WORK ORDER:
Reproduce, exactly and in full, only the lines below from the one containing "1: (735, 347, 18.41)" through the one containing "25: (385, 564, 5.30)".

(Dataset entries)

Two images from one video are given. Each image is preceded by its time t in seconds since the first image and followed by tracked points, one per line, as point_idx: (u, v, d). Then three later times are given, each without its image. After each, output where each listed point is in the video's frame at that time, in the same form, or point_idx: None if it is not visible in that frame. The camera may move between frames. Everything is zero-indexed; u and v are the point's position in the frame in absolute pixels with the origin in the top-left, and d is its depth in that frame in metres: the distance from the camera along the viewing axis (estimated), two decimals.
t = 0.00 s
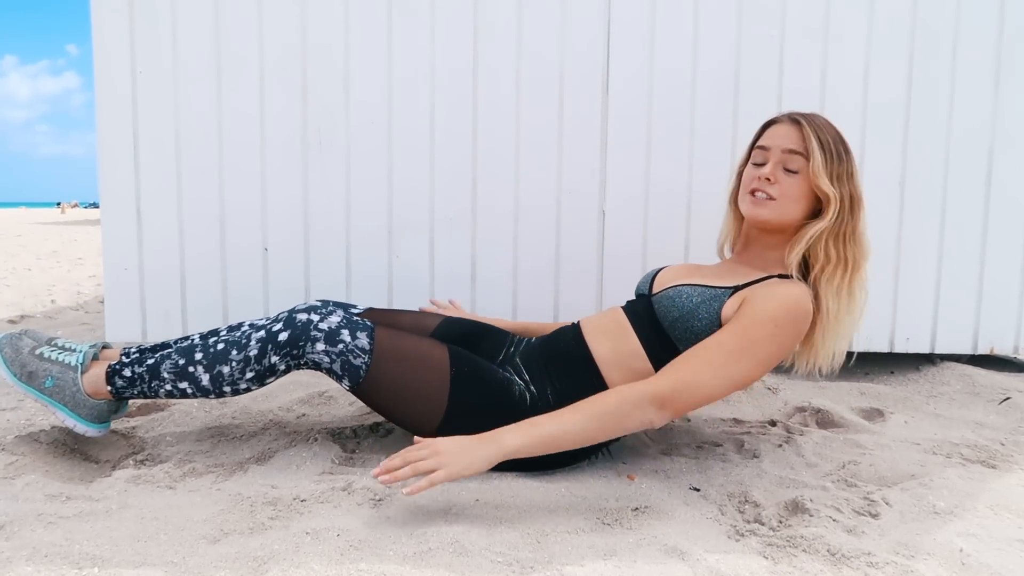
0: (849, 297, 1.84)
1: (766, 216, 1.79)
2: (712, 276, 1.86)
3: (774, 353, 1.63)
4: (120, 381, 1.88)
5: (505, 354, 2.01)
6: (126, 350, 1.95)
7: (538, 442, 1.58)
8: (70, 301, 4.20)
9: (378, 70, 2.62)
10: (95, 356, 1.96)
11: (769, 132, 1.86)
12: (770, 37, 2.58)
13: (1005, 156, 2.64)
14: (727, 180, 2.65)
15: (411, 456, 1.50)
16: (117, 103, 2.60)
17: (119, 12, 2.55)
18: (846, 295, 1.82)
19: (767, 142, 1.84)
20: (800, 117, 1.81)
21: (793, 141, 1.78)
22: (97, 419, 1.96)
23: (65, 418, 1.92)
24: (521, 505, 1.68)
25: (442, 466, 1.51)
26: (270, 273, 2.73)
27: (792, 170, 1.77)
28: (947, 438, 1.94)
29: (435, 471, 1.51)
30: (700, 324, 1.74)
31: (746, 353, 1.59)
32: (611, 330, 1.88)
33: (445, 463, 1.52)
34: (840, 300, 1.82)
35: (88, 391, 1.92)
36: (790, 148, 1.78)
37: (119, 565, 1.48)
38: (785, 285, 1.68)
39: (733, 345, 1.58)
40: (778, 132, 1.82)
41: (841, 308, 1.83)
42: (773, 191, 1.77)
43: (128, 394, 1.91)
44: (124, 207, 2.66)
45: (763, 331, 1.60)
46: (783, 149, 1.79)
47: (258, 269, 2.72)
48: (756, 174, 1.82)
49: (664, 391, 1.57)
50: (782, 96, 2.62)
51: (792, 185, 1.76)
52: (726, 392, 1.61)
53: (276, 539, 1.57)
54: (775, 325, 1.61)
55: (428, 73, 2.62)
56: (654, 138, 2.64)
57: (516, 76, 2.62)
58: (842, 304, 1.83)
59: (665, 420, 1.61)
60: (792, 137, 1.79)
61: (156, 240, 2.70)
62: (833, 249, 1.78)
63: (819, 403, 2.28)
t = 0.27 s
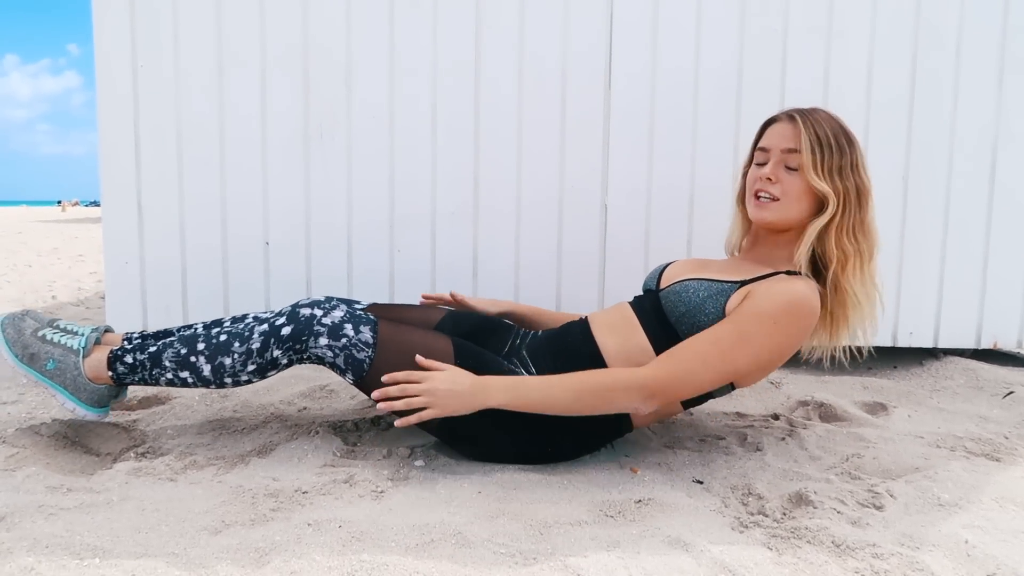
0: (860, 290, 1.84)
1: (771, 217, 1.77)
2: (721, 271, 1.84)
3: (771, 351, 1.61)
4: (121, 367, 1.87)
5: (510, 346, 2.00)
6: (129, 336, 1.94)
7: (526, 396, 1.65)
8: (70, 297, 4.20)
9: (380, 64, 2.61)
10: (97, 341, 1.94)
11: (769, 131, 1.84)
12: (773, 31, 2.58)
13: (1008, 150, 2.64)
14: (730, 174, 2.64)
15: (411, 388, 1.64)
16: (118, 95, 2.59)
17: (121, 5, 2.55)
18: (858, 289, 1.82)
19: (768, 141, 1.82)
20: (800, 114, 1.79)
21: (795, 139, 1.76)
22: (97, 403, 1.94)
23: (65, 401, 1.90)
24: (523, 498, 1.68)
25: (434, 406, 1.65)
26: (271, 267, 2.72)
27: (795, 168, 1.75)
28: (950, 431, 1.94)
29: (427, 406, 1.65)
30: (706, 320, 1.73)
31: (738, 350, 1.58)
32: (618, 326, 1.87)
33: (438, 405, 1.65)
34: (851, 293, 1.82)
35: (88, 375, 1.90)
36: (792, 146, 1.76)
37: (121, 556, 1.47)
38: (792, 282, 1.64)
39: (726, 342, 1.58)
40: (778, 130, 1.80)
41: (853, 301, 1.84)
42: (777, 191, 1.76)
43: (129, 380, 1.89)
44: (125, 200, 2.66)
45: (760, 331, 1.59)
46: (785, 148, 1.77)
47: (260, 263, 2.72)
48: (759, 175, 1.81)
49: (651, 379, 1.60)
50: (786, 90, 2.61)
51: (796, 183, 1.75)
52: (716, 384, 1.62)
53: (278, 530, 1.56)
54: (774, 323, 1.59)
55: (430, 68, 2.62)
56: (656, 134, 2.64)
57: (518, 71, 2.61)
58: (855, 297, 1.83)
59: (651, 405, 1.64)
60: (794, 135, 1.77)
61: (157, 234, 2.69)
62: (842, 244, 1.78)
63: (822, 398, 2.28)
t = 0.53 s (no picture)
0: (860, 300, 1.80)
1: (763, 224, 1.79)
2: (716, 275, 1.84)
3: (765, 349, 1.60)
4: (116, 364, 1.86)
5: (506, 348, 2.01)
6: (124, 335, 1.93)
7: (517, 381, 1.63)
8: (64, 301, 4.18)
9: (377, 65, 2.62)
10: (94, 338, 1.93)
11: (764, 139, 1.85)
12: (768, 34, 2.60)
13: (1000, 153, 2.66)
14: (725, 177, 2.65)
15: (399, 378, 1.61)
16: (114, 96, 2.59)
17: (118, 6, 2.55)
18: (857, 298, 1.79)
19: (763, 150, 1.84)
20: (794, 122, 1.79)
21: (787, 147, 1.76)
22: (92, 401, 1.92)
23: (60, 398, 1.89)
24: (518, 498, 1.67)
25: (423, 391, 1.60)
26: (267, 269, 2.72)
27: (787, 177, 1.76)
28: (946, 432, 1.94)
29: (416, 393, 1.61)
30: (703, 320, 1.72)
31: (734, 344, 1.57)
32: (615, 326, 1.87)
33: (427, 389, 1.60)
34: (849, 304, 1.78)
35: (84, 372, 1.89)
36: (785, 154, 1.76)
37: (113, 557, 1.46)
38: (790, 283, 1.64)
39: (722, 338, 1.57)
40: (772, 138, 1.81)
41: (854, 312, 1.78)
42: (769, 199, 1.77)
43: (124, 378, 1.88)
44: (121, 202, 2.65)
45: (757, 327, 1.58)
46: (777, 156, 1.78)
47: (255, 264, 2.71)
48: (754, 183, 1.83)
49: (644, 368, 1.58)
50: (780, 93, 2.63)
51: (787, 191, 1.75)
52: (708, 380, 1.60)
53: (272, 531, 1.55)
54: (771, 321, 1.58)
55: (427, 70, 2.62)
56: (652, 136, 2.65)
57: (515, 73, 2.62)
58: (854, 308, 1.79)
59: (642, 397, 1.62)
60: (786, 143, 1.77)
61: (152, 236, 2.69)
62: (838, 252, 1.75)
63: (818, 399, 2.28)
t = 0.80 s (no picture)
0: (848, 300, 1.83)
1: (757, 224, 1.78)
2: (707, 276, 1.85)
3: (759, 348, 1.60)
4: (104, 374, 1.85)
5: (496, 352, 2.01)
6: (113, 343, 1.91)
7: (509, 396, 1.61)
8: (52, 311, 4.14)
9: (368, 71, 2.63)
10: (82, 348, 1.91)
11: (758, 139, 1.85)
12: (756, 43, 2.63)
13: (986, 160, 2.69)
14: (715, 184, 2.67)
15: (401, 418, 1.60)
16: (105, 103, 2.59)
17: (109, 13, 2.56)
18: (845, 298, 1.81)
19: (757, 150, 1.84)
20: (789, 123, 1.80)
21: (783, 147, 1.77)
22: (81, 412, 1.91)
23: (47, 410, 1.88)
24: (510, 503, 1.66)
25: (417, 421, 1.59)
26: (257, 275, 2.71)
27: (783, 177, 1.76)
28: (937, 436, 1.95)
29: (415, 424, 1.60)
30: (692, 321, 1.73)
31: (727, 344, 1.57)
32: (605, 329, 1.87)
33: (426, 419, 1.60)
34: (837, 304, 1.81)
35: (71, 383, 1.87)
36: (781, 155, 1.77)
37: (98, 563, 1.43)
38: (779, 282, 1.65)
39: (715, 339, 1.56)
40: (767, 138, 1.81)
41: (840, 312, 1.82)
42: (765, 199, 1.77)
43: (112, 387, 1.87)
44: (111, 208, 2.64)
45: (749, 326, 1.58)
46: (773, 156, 1.78)
47: (246, 271, 2.70)
48: (748, 182, 1.82)
49: (638, 370, 1.57)
50: (769, 101, 2.66)
51: (783, 191, 1.76)
52: (704, 381, 1.59)
53: (260, 536, 1.53)
54: (763, 319, 1.59)
55: (419, 77, 2.64)
56: (643, 144, 2.67)
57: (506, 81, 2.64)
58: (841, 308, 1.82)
59: (638, 401, 1.61)
60: (782, 143, 1.78)
61: (143, 243, 2.67)
62: (829, 253, 1.77)
63: (809, 404, 2.28)
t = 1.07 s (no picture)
0: (844, 302, 1.84)
1: (752, 230, 1.78)
2: (704, 282, 1.84)
3: (761, 359, 1.60)
4: (94, 386, 1.84)
5: (489, 356, 1.99)
6: (102, 354, 1.90)
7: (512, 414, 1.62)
8: (45, 317, 4.12)
9: (362, 76, 2.64)
10: (72, 361, 1.90)
11: (751, 144, 1.85)
12: (749, 48, 2.65)
13: (978, 165, 2.71)
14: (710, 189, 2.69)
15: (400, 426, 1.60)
16: (98, 105, 2.59)
17: (102, 17, 2.56)
18: (841, 300, 1.83)
19: (751, 155, 1.83)
20: (782, 128, 1.80)
21: (776, 153, 1.77)
22: (71, 424, 1.91)
23: (36, 423, 1.87)
24: (505, 507, 1.65)
25: (420, 433, 1.59)
26: (251, 279, 2.70)
27: (776, 183, 1.76)
28: (932, 439, 1.95)
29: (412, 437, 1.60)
30: (689, 328, 1.73)
31: (730, 358, 1.57)
32: (601, 334, 1.86)
33: (424, 432, 1.59)
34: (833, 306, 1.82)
35: (61, 396, 1.87)
36: (776, 162, 1.76)
37: (90, 568, 1.42)
38: (774, 291, 1.65)
39: (718, 353, 1.56)
40: (760, 144, 1.81)
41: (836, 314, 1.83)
42: (759, 206, 1.77)
43: (103, 400, 1.86)
44: (105, 212, 2.64)
45: (750, 338, 1.58)
46: (766, 162, 1.78)
47: (241, 275, 2.69)
48: (742, 188, 1.82)
49: (644, 391, 1.57)
50: (762, 106, 2.67)
51: (777, 197, 1.76)
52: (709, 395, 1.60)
53: (253, 541, 1.52)
54: (763, 331, 1.59)
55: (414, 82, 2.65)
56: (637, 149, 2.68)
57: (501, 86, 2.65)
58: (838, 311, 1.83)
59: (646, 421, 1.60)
60: (775, 149, 1.78)
61: (136, 247, 2.66)
62: (824, 257, 1.78)
63: (804, 408, 2.28)
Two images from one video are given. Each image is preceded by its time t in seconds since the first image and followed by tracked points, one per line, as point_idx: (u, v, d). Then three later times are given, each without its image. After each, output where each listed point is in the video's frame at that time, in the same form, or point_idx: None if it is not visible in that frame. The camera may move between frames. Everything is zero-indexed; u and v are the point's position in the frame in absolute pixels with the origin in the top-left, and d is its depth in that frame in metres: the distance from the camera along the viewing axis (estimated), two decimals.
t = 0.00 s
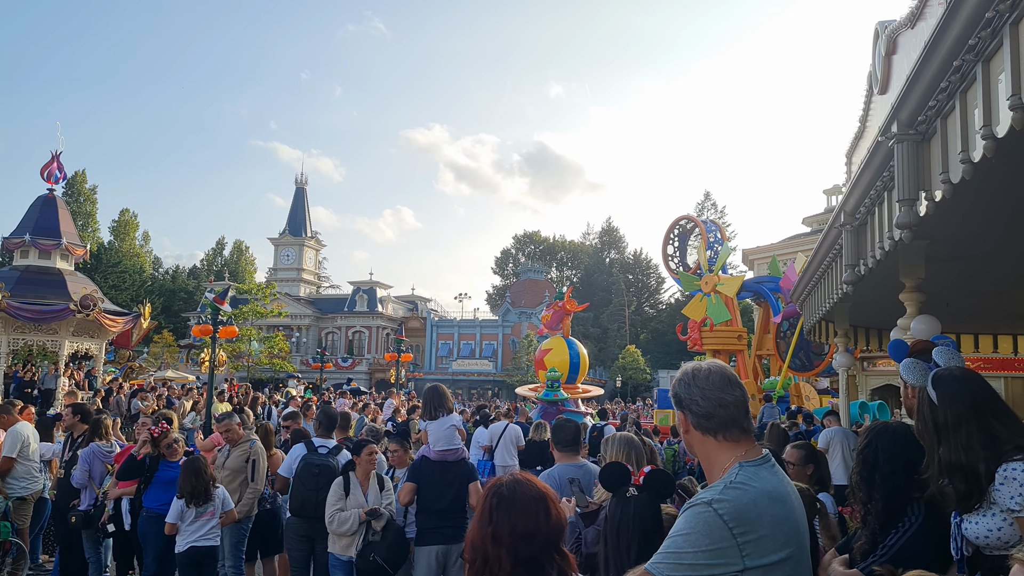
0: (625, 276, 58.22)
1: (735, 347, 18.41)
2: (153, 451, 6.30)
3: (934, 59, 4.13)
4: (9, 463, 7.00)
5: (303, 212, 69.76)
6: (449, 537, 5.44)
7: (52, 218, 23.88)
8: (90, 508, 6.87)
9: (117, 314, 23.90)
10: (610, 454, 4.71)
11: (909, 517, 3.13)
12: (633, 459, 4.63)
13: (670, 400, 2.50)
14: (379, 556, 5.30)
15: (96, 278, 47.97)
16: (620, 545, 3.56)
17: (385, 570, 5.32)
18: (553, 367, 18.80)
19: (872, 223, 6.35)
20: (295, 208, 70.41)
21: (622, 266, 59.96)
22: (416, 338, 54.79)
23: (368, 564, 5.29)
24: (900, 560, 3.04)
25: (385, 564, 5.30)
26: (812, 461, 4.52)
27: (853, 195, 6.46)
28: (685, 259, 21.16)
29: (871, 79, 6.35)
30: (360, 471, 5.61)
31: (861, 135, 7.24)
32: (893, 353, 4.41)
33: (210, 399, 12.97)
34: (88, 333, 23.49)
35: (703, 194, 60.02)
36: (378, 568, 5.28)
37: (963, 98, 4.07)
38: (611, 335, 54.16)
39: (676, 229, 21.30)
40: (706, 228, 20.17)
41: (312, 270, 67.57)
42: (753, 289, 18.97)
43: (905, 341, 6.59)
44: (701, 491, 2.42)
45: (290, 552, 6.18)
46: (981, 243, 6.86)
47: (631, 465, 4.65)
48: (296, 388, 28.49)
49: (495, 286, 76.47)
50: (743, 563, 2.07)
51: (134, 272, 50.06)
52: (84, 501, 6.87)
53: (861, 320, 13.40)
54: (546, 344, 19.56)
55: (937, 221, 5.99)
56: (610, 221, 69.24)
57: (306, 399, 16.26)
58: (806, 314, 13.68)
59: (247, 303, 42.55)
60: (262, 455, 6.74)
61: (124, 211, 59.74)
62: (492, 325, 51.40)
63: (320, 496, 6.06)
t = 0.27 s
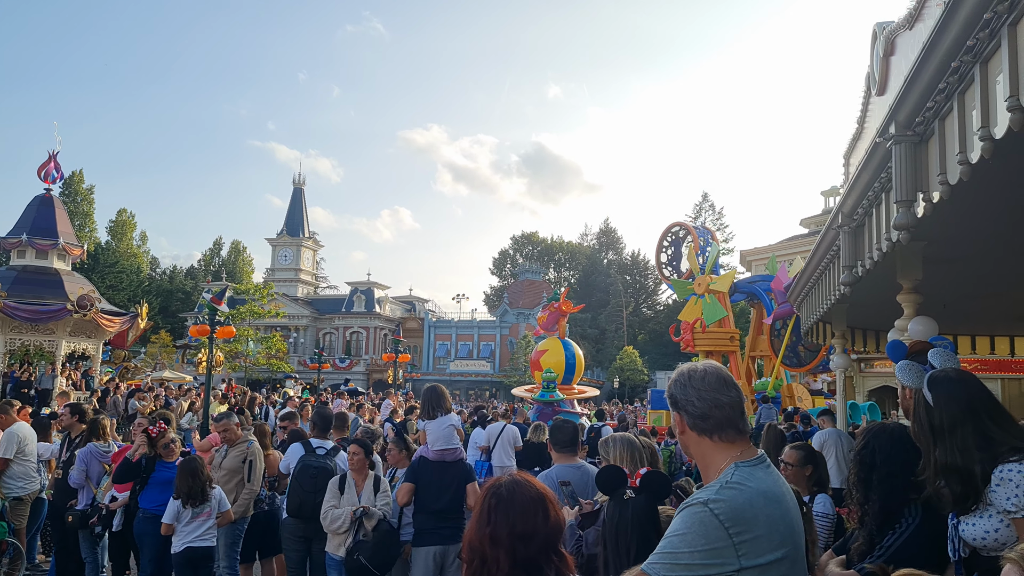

EXERCISE RESPONSE:
1: (735, 347, 18.41)
2: (153, 451, 6.30)
3: (934, 59, 4.13)
4: (9, 463, 7.00)
5: (303, 212, 69.76)
6: (449, 537, 5.44)
7: (52, 218, 23.88)
8: (90, 508, 6.87)
9: (117, 314, 23.90)
10: (610, 454, 4.71)
11: (909, 517, 3.13)
12: (633, 459, 4.63)
13: (670, 400, 2.50)
14: (379, 556, 5.30)
15: (96, 278, 47.97)
16: (620, 545, 3.56)
17: (385, 570, 5.32)
18: (553, 367, 18.80)
19: (872, 223, 6.35)
20: (295, 208, 70.41)
21: (622, 266, 59.96)
22: (416, 338, 54.79)
23: (368, 564, 5.29)
24: (900, 560, 3.04)
25: (385, 564, 5.30)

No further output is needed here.